YOUR INSTRUCTIONS: Count the lines in the records below that contain the string "hotel", treating uppercase and lowercase letters as different. Reply with the number alone.

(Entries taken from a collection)
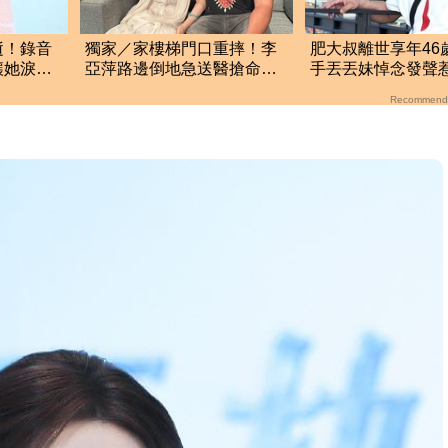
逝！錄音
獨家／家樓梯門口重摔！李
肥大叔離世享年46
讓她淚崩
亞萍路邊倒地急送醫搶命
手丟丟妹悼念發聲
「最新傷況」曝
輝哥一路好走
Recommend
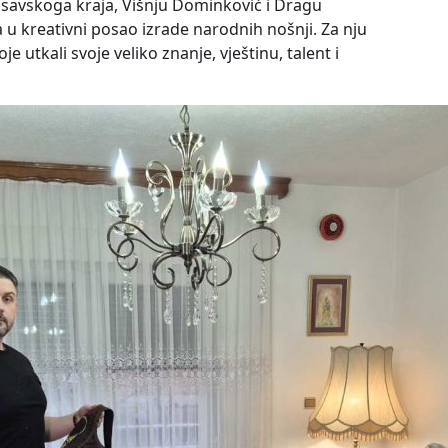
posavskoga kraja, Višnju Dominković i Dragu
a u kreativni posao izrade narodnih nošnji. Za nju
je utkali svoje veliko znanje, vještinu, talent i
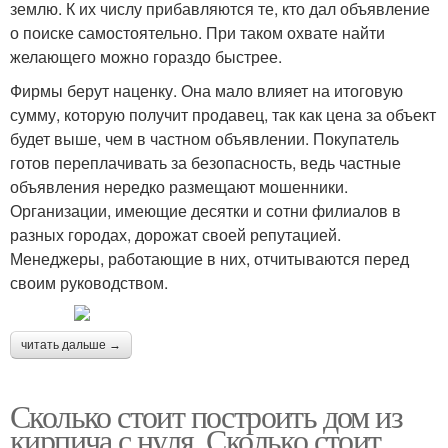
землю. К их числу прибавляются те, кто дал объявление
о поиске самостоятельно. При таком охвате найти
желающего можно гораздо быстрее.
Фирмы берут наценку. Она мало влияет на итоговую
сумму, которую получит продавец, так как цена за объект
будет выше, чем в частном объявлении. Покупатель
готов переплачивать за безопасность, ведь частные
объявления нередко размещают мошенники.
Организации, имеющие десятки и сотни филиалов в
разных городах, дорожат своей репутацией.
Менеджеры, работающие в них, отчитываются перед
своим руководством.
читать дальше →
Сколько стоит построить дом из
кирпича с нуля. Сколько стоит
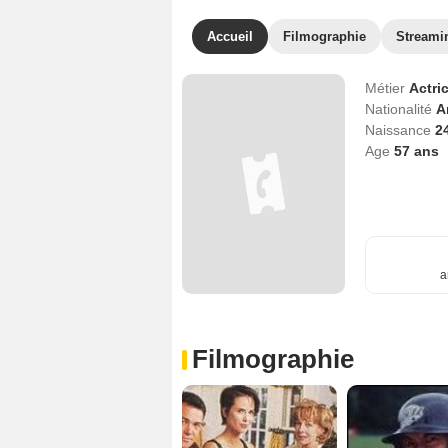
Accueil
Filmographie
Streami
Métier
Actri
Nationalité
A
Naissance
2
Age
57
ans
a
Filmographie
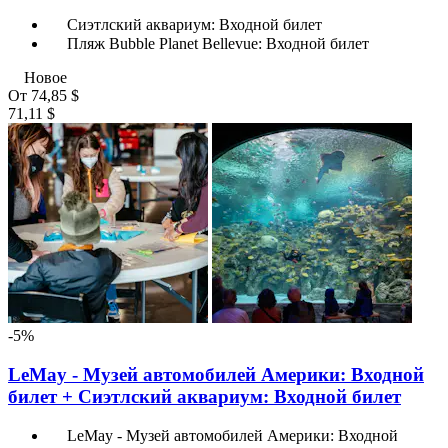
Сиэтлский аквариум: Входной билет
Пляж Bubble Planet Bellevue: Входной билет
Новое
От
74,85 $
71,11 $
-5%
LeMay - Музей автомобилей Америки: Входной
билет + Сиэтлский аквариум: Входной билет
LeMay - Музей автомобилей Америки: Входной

* * *

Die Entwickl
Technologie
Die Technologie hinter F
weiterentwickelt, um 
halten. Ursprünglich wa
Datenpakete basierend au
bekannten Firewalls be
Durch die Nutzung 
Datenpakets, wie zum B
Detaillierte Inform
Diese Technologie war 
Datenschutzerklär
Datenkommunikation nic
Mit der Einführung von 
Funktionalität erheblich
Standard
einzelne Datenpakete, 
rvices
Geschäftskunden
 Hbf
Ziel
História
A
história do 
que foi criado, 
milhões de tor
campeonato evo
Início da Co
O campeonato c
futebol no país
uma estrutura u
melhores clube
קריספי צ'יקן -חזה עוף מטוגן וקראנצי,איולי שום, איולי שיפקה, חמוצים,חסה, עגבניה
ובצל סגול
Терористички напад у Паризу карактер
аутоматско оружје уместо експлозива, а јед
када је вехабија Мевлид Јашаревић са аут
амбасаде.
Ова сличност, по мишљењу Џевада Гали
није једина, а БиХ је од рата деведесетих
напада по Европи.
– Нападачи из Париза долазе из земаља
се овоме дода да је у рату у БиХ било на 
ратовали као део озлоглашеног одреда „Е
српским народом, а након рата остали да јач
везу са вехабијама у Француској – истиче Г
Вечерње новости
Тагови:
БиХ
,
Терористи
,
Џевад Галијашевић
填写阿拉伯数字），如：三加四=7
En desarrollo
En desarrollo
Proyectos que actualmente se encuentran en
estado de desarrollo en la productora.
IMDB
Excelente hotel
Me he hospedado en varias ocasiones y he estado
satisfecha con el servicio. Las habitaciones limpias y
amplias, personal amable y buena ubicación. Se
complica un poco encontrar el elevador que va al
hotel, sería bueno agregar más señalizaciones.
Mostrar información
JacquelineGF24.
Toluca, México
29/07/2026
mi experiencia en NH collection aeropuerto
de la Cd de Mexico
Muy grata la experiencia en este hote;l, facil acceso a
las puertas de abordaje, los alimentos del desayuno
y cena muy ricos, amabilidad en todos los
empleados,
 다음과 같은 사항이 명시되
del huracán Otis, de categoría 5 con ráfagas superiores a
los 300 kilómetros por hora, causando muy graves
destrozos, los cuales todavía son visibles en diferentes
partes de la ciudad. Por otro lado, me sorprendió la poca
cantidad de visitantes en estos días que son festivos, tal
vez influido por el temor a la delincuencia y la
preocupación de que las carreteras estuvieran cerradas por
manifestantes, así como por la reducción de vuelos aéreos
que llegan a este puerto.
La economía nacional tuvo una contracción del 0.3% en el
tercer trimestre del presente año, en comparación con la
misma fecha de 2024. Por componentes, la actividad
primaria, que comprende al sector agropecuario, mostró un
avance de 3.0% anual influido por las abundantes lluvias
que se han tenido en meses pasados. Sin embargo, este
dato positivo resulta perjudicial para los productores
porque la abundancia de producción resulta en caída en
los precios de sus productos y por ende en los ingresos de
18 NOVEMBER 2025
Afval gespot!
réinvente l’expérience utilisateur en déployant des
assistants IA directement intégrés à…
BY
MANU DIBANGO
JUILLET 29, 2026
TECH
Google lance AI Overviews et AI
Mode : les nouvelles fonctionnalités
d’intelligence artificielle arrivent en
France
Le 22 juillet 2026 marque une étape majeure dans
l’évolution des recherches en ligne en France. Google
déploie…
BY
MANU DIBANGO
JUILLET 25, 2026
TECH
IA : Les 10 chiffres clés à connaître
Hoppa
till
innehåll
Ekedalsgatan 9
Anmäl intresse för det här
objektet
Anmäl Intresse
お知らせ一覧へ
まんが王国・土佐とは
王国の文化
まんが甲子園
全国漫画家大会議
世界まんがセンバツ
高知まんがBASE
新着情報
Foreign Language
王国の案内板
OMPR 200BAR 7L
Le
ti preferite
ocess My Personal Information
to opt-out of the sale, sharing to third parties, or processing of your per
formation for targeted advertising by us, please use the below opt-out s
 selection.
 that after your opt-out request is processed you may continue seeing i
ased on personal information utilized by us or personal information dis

---

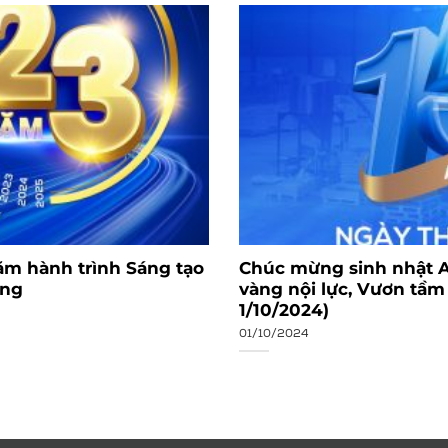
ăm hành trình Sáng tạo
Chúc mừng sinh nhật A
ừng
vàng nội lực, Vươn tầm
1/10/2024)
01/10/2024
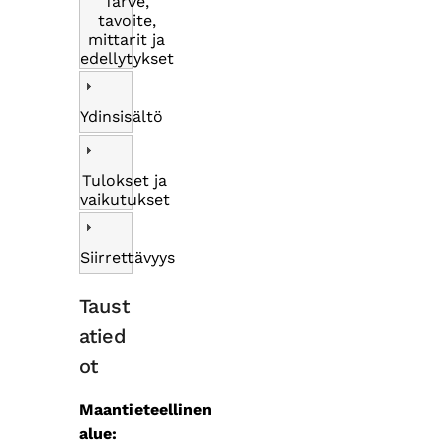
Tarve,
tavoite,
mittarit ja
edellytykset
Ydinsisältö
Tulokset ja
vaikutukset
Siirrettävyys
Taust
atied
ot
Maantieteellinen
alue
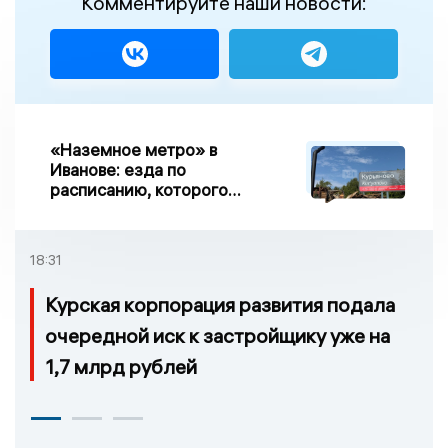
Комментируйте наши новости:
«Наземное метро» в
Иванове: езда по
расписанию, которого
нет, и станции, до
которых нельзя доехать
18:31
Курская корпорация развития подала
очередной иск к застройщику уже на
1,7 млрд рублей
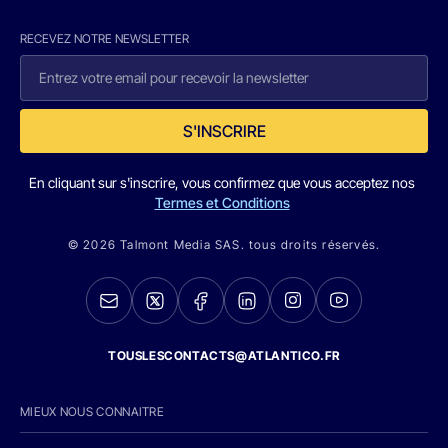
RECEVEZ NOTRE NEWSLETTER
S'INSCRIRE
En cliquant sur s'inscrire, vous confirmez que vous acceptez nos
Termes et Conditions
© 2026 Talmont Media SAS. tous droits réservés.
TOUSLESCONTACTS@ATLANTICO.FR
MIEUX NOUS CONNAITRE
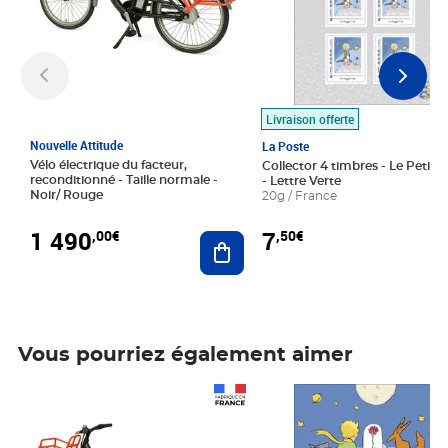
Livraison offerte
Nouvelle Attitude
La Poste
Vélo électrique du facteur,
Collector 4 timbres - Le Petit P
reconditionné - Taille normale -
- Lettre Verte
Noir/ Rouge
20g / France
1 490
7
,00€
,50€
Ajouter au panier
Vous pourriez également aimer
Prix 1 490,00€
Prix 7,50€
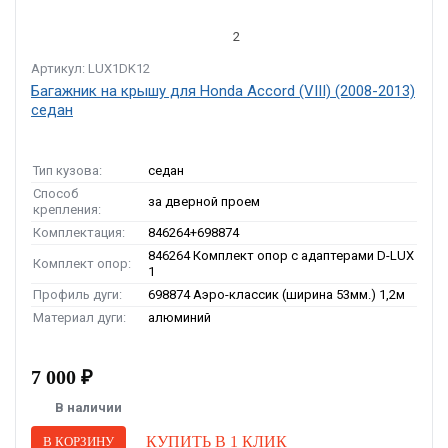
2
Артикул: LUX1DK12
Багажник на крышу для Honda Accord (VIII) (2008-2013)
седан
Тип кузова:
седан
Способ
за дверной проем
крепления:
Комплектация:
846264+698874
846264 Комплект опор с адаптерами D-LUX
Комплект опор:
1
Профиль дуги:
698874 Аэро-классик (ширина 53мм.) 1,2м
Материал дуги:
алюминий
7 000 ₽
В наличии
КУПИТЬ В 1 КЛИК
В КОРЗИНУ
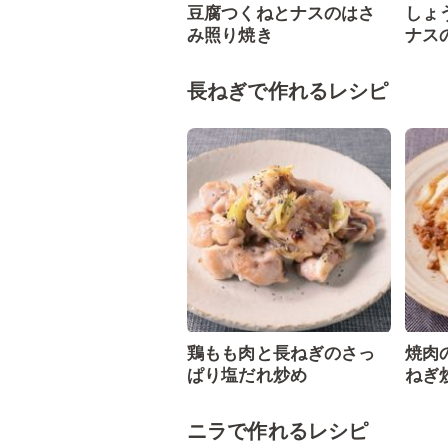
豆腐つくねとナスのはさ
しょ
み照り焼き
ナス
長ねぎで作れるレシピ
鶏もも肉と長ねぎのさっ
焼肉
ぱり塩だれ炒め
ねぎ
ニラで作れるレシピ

RESULT BELOW: 2